¹ Department of Mechanical Engineering, Bucknell University, Lewisburg, PA, 17837, USA
² Plastic and Reconstructive Surgery, Geisinger Medical Center, Danville, PA, 17822, USA

^* Corresponding author: emm047@bucknell.edu

Abstract

The floor of the human orbit is composed of thin bone that is prone to traumatic fracture. This leads to a loss of support for the eye, which can cause vision changes. Therefore, fractures may need surgical reconstruction using a thin, sheet-like implant. Titanium implants are available off-the-shelf in standard sizes, but fitting to each patient's unique anatomy requires surgeons to cut, file, and bend these plates. This can be time-consuming and imprecise. To both save time and ensure a perfect fit for the patient, a custom plate can be created prior to surgery. This investigation focuses on single-point incremental forming as a novel technique to fabricate patient-specific orbital floor implants.

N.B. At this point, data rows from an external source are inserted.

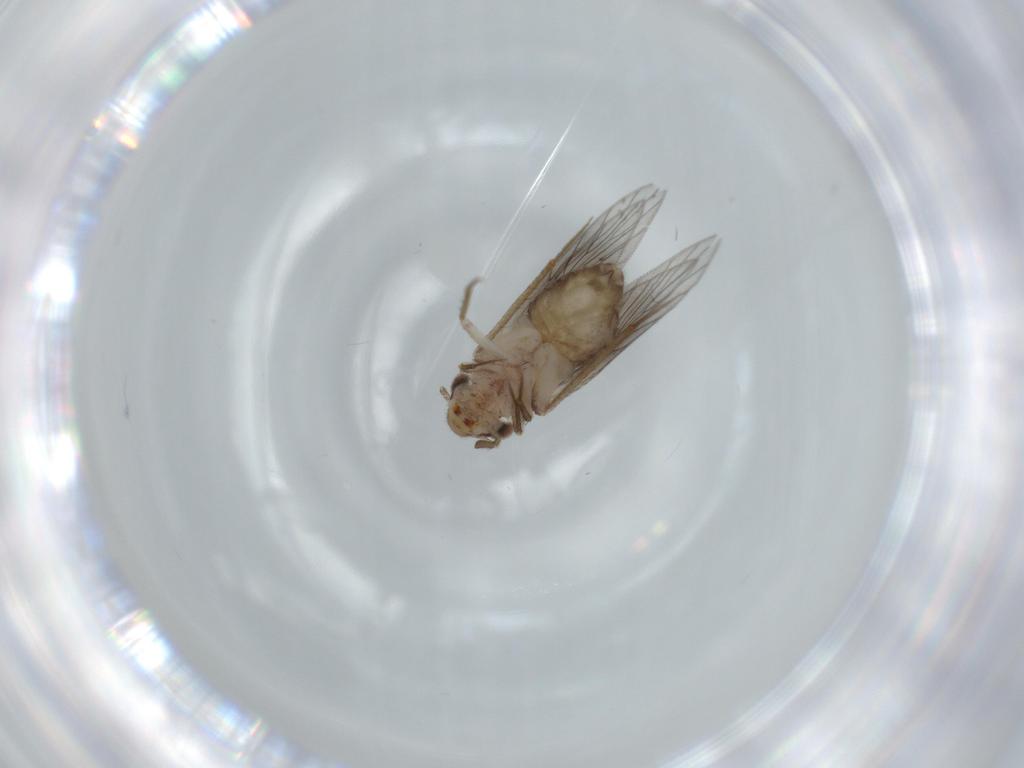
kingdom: Animalia
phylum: Arthropoda
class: Insecta
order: Psocodea
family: Lepidopsocidae
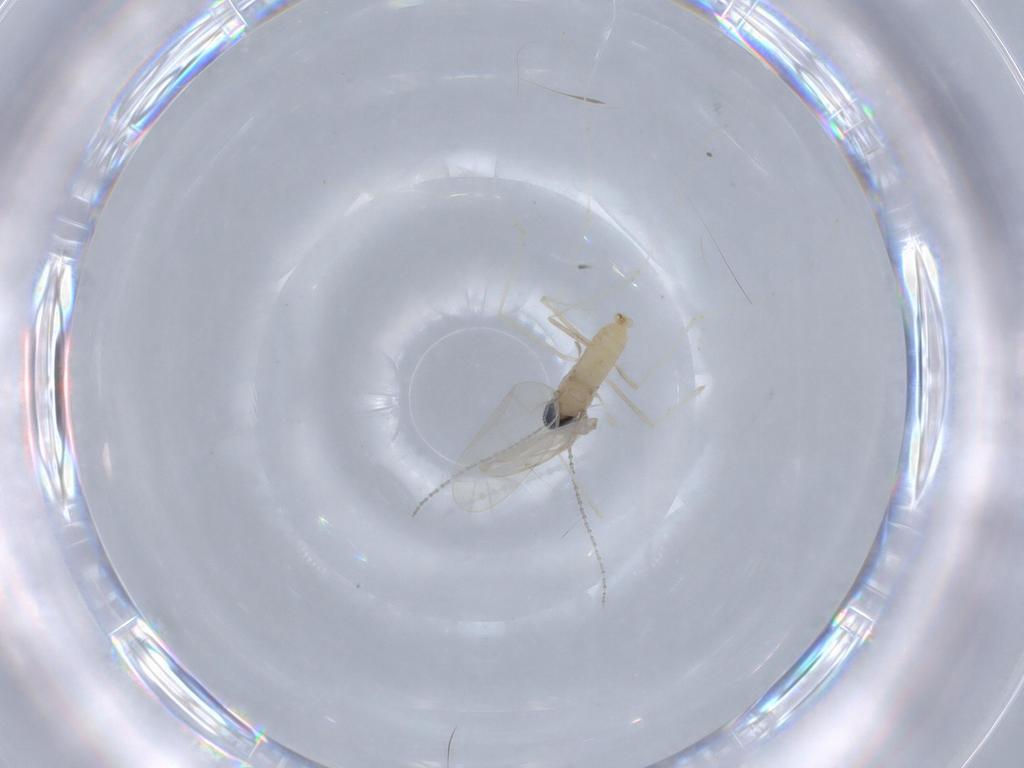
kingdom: Animalia
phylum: Arthropoda
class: Insecta
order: Diptera
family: Cecidomyiidae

This method for sheet metal forming of biocompatible titanium (commercially pure grade 2) is faster, more flexible, and creates less waste than conventional methods. Implant geometry can be manipulated by modifying the toolpath and process parameters. This allows customization to match the patient's precise anatomy, resetting the eye to an appropriate position. The microstructure of the formed part can also be controlled, increasing strength in fixation areas. Incremental forming has the potential to revolutionize the implant manufacturing industry through the generation of functionally-graded components.